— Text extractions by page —
....
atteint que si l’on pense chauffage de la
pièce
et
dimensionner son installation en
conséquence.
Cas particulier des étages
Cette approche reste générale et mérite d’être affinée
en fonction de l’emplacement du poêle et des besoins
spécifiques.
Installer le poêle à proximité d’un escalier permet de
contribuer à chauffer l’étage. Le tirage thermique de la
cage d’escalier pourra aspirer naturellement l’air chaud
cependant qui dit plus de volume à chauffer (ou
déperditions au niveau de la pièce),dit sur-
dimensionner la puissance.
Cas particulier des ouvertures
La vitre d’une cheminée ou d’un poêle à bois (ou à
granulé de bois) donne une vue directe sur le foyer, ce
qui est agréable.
....
— Problem details —
Can you write out every line of the listing above again, word for word and in the same order?

— Response for this exercise —
atteint que si l’on pense chauffage de la
pièce
et
dimensionner son installation en
conséquence.
Cas particulier des étages
Cette approche reste générale et mérite d’être affinée
en fonction de l’emplacement du poêle et des besoins
spécifiques.
Installer le poêle à proximité d’un escalier permet de
contribuer à chauffer l’étage. Le tirage thermique de la
cage d’escalier pourra aspirer naturellement l’air chaud
cependant qui dit plus de volume à chauffer (ou
déperditions au niveau de la pièce),dit sur-
dimensionner la puissance.
Cas particulier des ouvertures
La vitre d’une cheminée ou d’un poêle à bois (ou à
granulé de bois) donne une vue directe sur le foyer, ce
qui est agréable.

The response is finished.